VDB関数 – 財務

VDB関数 – 減価償却費を可変定率法で計算する関数


1. 使い方と活用例

VDB関数は、資産の減価償却費を可変定率法(Variable Declining Balance method)で計算するための関数です。
特に、期間が年の途中である場合にも対応可能で、より柔軟な減価償却の計算が可能となります。
資産の購入から売却、もしくは償却完了までの期間に応じた減価償却費を精密に求めたい場合に有効です。

2. 基本の書式

=VDB(cost, salvage, life, start_period, end_period, [factor], [no_switch])

3. 引数の説明

  • cost – 資産の初期コスト(取得原価)を指定します。
  • salvage – 資産の残存価値(耐用年数終了時点での予想残存価格)を指定します。
  • life – 資産の耐用年数(償却期間)を年単位で指定します。
  • start_period – 減価償却を計算する開始期間を指定します(年単位でも月単位でも可)。
  • end_period – 減価償却を計算する終了期間を指定します。
  • [factor] – (省略可能)定率法で使用する償却率を指定します。省略時は2(200%定率法)になります。
  • [no_switch] – (省略可能)定額法への切替を行わない場合はTRUEを指定します。省略時は自動で切り替えが行われます。

4. 使用シーン

税務会計や財務分析において、定率法と定額法を組み合わせた償却計算を行いたいときに適しています。
また、耐用年数が長く、年の途中で購入または売却された資産の減価償却を詳細に算出する場面にも活用されます。

5. 応用のポイント

factor引数を変更することで、150%や125%定率法による計算も可能です。
また、no_switchをTRUEに設定することで、減価償却が定率法のみで進行し、より早期に費用計上されるパターンを再現できます。

6. 具体例とその解説

以下のように、初期コストが10000円、残存価値が1000円、耐用年数が5年の資産に対して、2年目の減価償却費を計算する例を示します。
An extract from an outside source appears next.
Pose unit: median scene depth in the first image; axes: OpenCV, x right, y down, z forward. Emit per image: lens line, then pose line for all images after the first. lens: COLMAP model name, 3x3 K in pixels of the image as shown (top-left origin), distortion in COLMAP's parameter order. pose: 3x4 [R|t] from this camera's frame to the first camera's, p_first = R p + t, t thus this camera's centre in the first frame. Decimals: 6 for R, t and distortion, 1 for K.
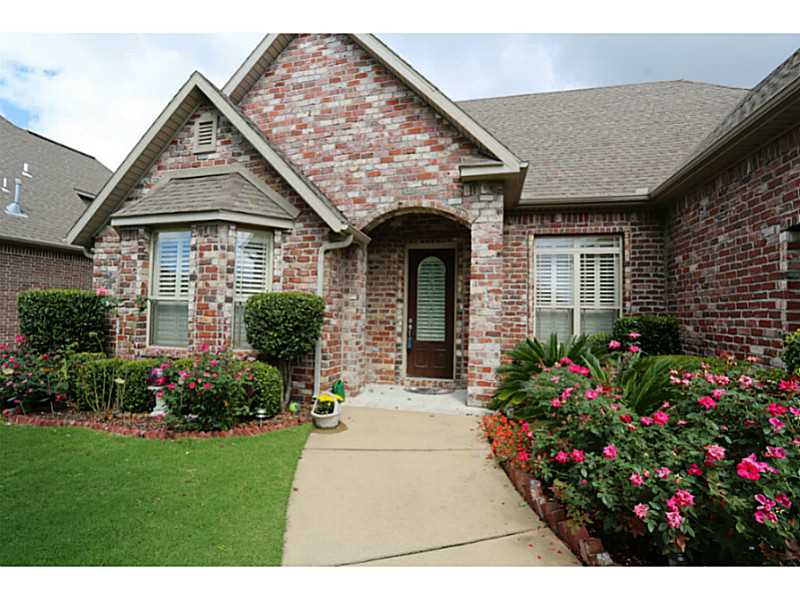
lens RADIAL K [[388.0, 0, 397.7], [0, 388.0, 299.6], [0, 0, 1]] dist [-0.077854, 0.036923]
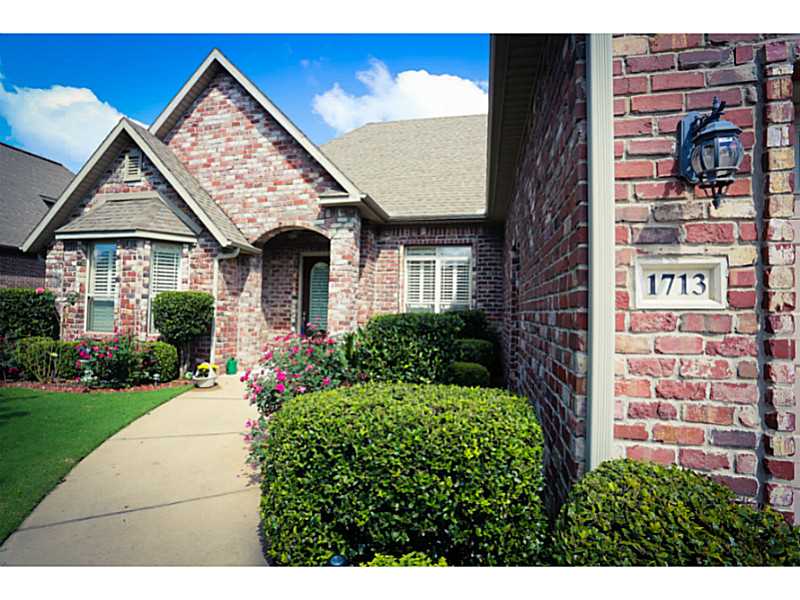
lens RADIAL K [[388.0, 0, 397.7], [0, 388.0, 299.6], [0, 0, 1]] dist [-0.077854, 0.036923]
pose [[0.999537, 0.003691, 0.030188, 0.356915], [-0.004025, 0.999931, 0.011008, -0.006581], [-0.030145, -0.011124, 0.999484, -0.305561]]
=VDB(10000, 1000, 5, 1, 2)

この場合、1年目から2年目にかけての減価償却額が計算されます。
デフォルトの200%定率法が使用され、必要に応じて定額法への切替が行われます。

7. 関連関数の紹介

  • DB関数 – 定率法による減価償却費を計算する関数
  • DDB関数 – 加速定率法(倍額法)で減価償却費を計算する関数
  • SLN関数 – 定額法による減価償却費を計算する関数
  • SYD関数 – 年数総和法による減価償却費を計算する関数

8. まとめ

VDB関数は、可変定率法に基づいた詳細な減価償却計算が可能な高度な関数です。
税務会計だけでなく、企業の財務戦略においても有効に活用できます。
引数の組み合わせ次第で、柔軟な償却モデルの設計が可能です。

9. 対応バージョン

VDB関数は、Excel 2003以降のすべてのバージョンで利用可能です。
Microsoft 365およびExcel Onlineでも対応しています。